In past blog posts, I outlined the three main rules I recommend for businesses that use social media. They are as follows, and I’ve provided links to each post in case I do a lousy job in summing them up.
Rule #1: Add Value. Your presence in their social media feed is a gift from your followers. Show some gratitude by making your posts something they give a shit about.
Rule #2: Be Human. Like speaking to people in person, no one wants to be sold to. They want to feel like there’s a real person n the other end that has warmth, a sense of humor and, above all else, isn’t so damn focused on themselves.
Rule #3: Know Your Audience. You’re not on social media to reach every warm body, let alone try to please them. Stick to where your target audience is, and speak to them in the way they wish to communicate.
You know who does a kick-ass job of following all three? I don’t know their name, but I don’t have to. To me, they’re name is simply “that fiery Wendy’s social media manager”. Now I know that this is my second mention of fast-food at a quicker cadence than my rate of actually eating the stuff, but they’re making themselves such an easy target. Check out this video.

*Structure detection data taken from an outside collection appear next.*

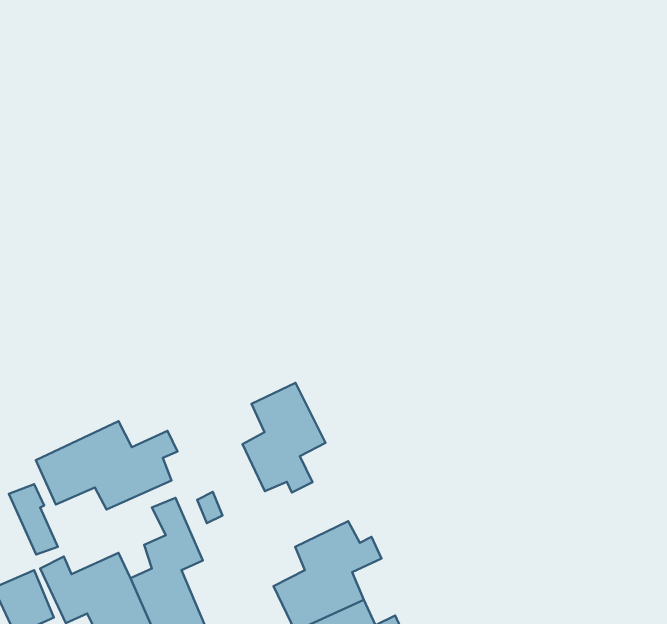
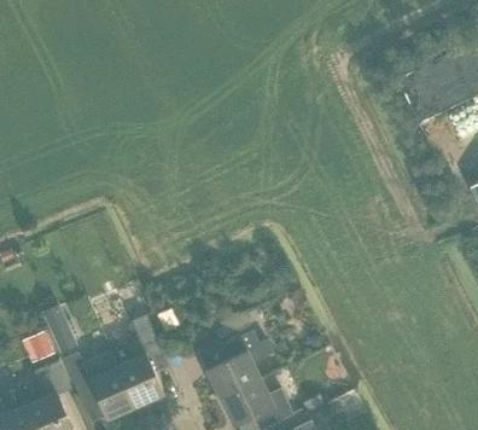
building: [242,383,325,492] -> none
building: [36,421,178,510] -> none

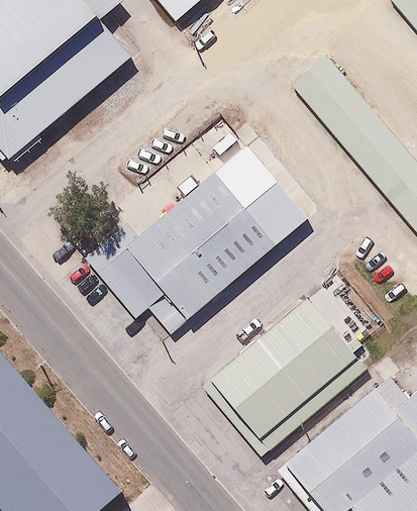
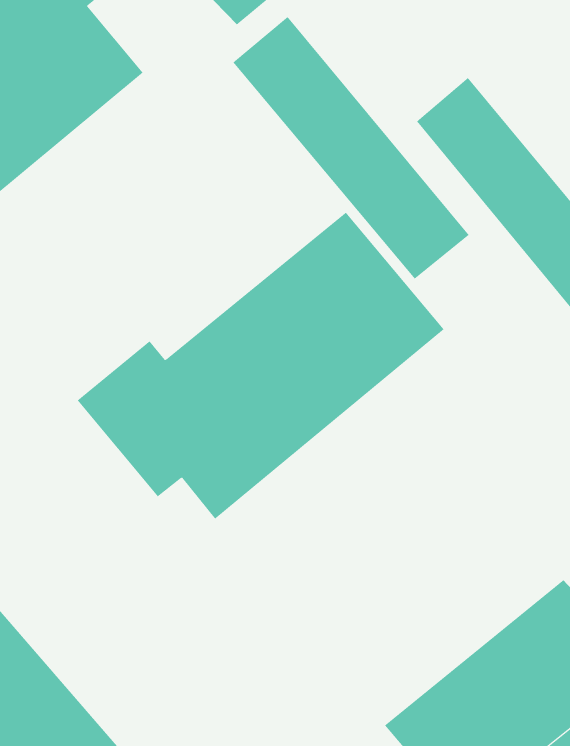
building: none -> [233,16,469,280]
building: [202,299,366,455] -> none

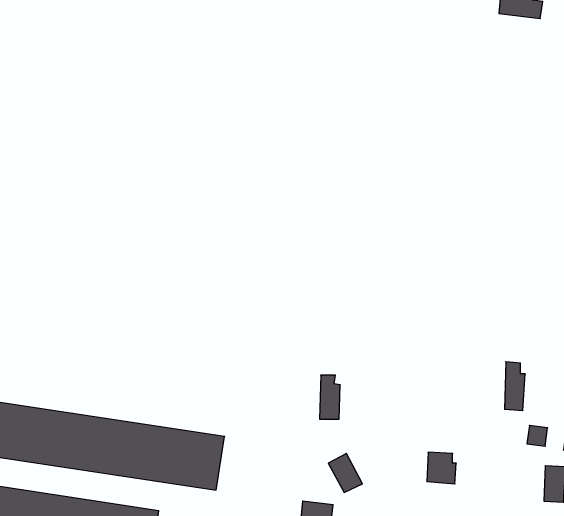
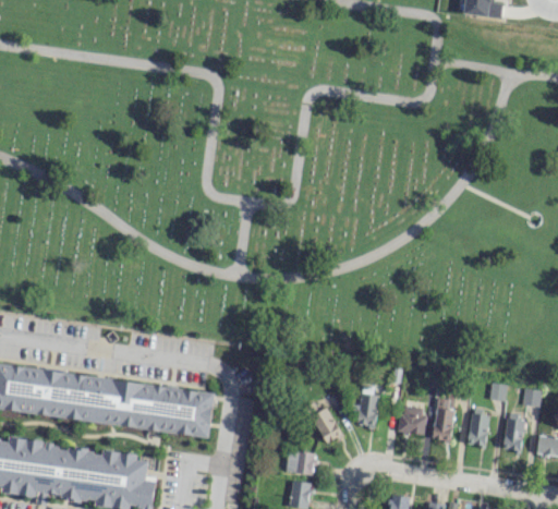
building: [505,362,525,411] -> [434,398,452,441]
building: [320,375,340,419] -> [359,387,377,426]
building: none -> [468,411,488,447]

Now I understand, their approach isn’t exactly perfect for all businesses, but that’s what makes this so great. They know their audience, they stay on brand, they ignite conversation and the tweets are priceless. I don’t even eat at Wendy’s and I follow them.
So how can a law firm or nonprofit get the same kind of following without taking things too far? Simple:
Understand the social media savvy and culture of your followers. Post content that speaks directly to them. In the process, you’ll realize that there is a voice that comes from your brand that resonates with your followers. Is it funny? It it dry and informational? For your sake, I certainly hope it’s not the latter.
Talk about the things people care about. Maybe it’s not even your core offering. All too often social media managers get stuck in this one-way conversation that relies on case studies, press releases and other things that the company cares far more about than the audience. A social media account that talks too much about itself ultimately ends up only talking to itself.
Don’t ignore those that speak of your company – good or bad. Spark a conversation, because the gold is where the dialogue is. We’ve done social media campaigns for an incredible range of clients and industries, and have found that there always lies a conversation – it’s all in how you present the company and what it offers. Do you think that people would be so actively talking about burgers? Nope, but Wendy’s did it.
Stand your ground, but don’t be a dick. Every brand should stand for something; make that clear in the personality you present on social media. Not all of us can take things as far as a fast food brand, but we can show how much we care about the charities we support, or the people that do their best to make our companies what they are.
As I usually expect, there are things I’ve missed or things someone may think are downright wrong. Let me hear them – you won’t hurt my feelings one bit.